> [Task]: Pick out the lines below that include the string "down".

> [Given data]:
^^^^^^^^^^^^^^^^

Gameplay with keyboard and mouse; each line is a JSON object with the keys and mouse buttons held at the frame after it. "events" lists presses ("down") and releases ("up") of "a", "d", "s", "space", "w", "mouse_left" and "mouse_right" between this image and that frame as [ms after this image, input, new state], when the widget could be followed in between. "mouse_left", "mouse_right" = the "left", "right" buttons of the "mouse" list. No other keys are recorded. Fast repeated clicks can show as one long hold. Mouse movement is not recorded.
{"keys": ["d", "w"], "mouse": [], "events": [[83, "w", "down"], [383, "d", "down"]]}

^^^^^^^^^^^^^^^^

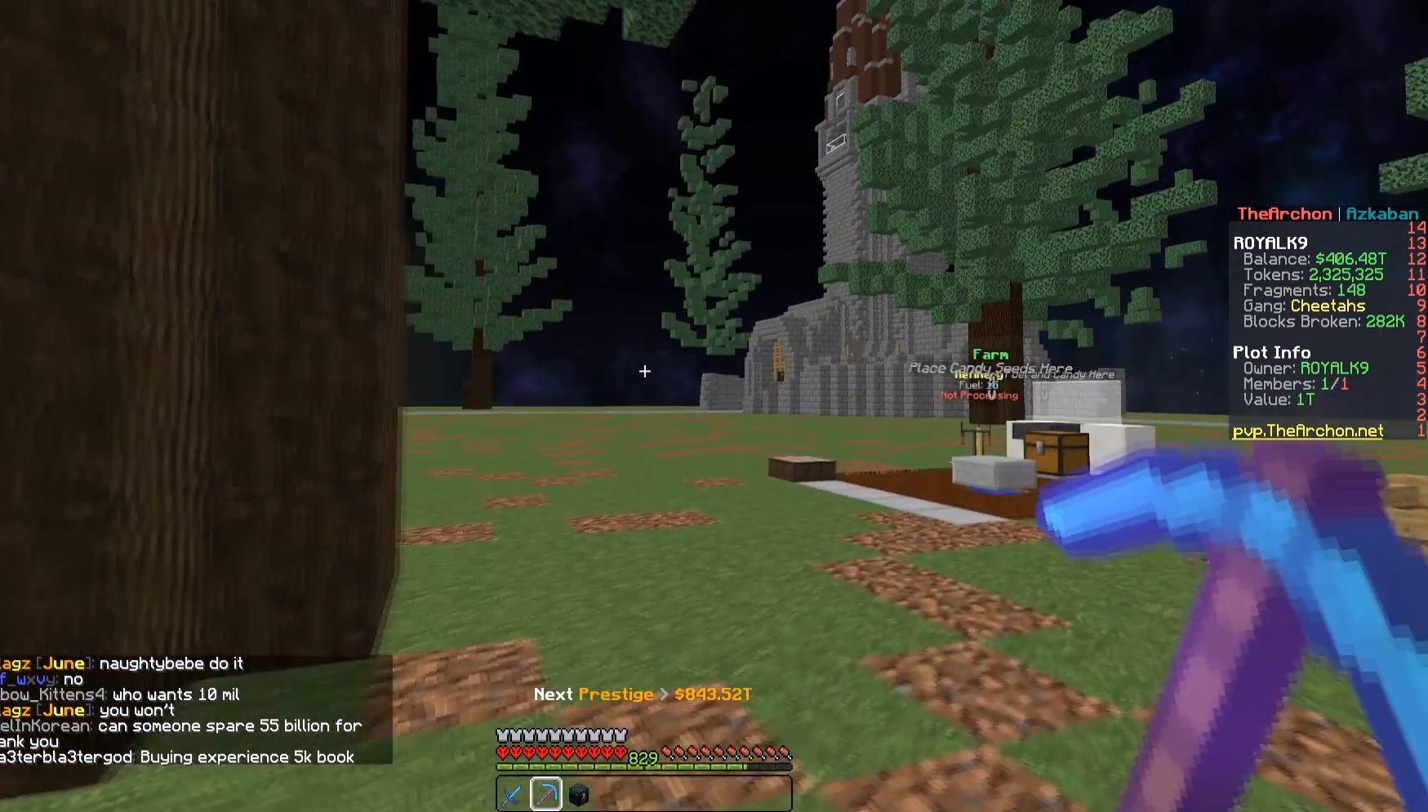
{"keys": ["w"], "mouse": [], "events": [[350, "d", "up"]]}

^^^^^^^^^^^^^^^^

> [Answer below]:
Gameplay with keyboard and mouse; each line is a JSON object with the keys and mouse buttons held at the frame after it. "events" lists presses ("down") and releases ("up") of "a", "d", "s", "space", "w", "mouse_left" and "mouse_right" between this image and that frame as [ms after this image, input, new state], when the widget could be followed in between. "mouse_left", "mouse_right" = the "left", "right" buttons of the "mouse" list. No other keys are recorded. Fast repeated clicks can show as one long hold. Mouse movement is not recorded.
{"keys": ["d", "w"], "mouse": [], "events": [[83, "w", "down"], [383, "d", "down"]]}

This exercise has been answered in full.